23 May, 2014

Thus ends another week

Today was vinyasa with Elizabeth.

I raced out of work to make sure I arrived at this class on time. It has been a difficult week, with lots of ambiguity and churn, which are exactly the types of things that throw me out of balance. Somehow, in the midst of the off-the-mat chaos, I have been starting to find a good place on the mat again. The yoga, which hurt for several weeks, and was finding little focus, and less motivation, is making a comeback. I find myself wanting to go that extra day rather than taking that extra day off.

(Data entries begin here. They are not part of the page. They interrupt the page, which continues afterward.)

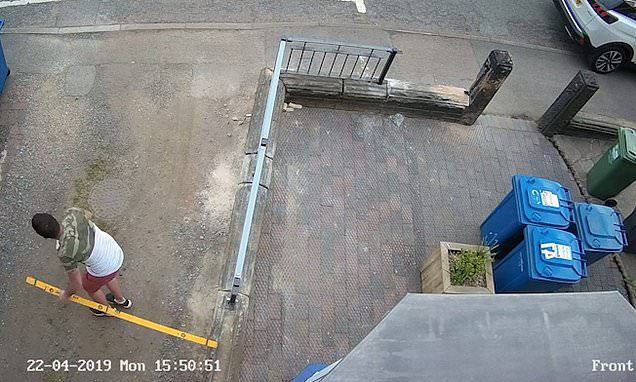
You are a GUI agent. You are given a task and a screenshot of the screen. Output one action in this format:
    pyautogui.click(x=<x>, y=<y>)
    Task: Click on the green trash can
    The height and width of the screenshot is (382, 636).
    Given the screenshot: What is the action you would take?
    pyautogui.click(x=616, y=160)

Today, there were some strange sequences in class. She did it on purpose, and it was about taking us out of the expected. We spent a lot of time on one leg at a time, and I could really feel the fatigue in my standing leg. On the second round of Eagle pose, which I guess I hadn't expected, I found myself really start to lose my balance, and the wrapping of the parts was becoming unraveled. All of a sudden, a wave of emotion hit me, and I started to cry, and really felt myself coming apart. I don't know what the trigger was. I think it might have been this sense of being unable to hold it all together. The Eagle pose is all about keeping things so wrapped up and focused, and it was just disintegrating. And the emotions of inadequacy, and self-disappointment hit me in that moment. It disappeared almost as quickly as it arose, and then I couldn't even get back to that feeling.

In class today, I found myself able to do Half Moon, looking up toward the ceiling (on one side) for the first time in a long time. I had practically stopped trying to do it, for a long time, because it had not felt like an option.

I've also been pushing myself more to do Wheel poses lately. And trying not to stop doing the work near the end of class.

It's too bad that "better on the mat" doesn't translate directly into "better off the mat." I am seeing low correlation between the two.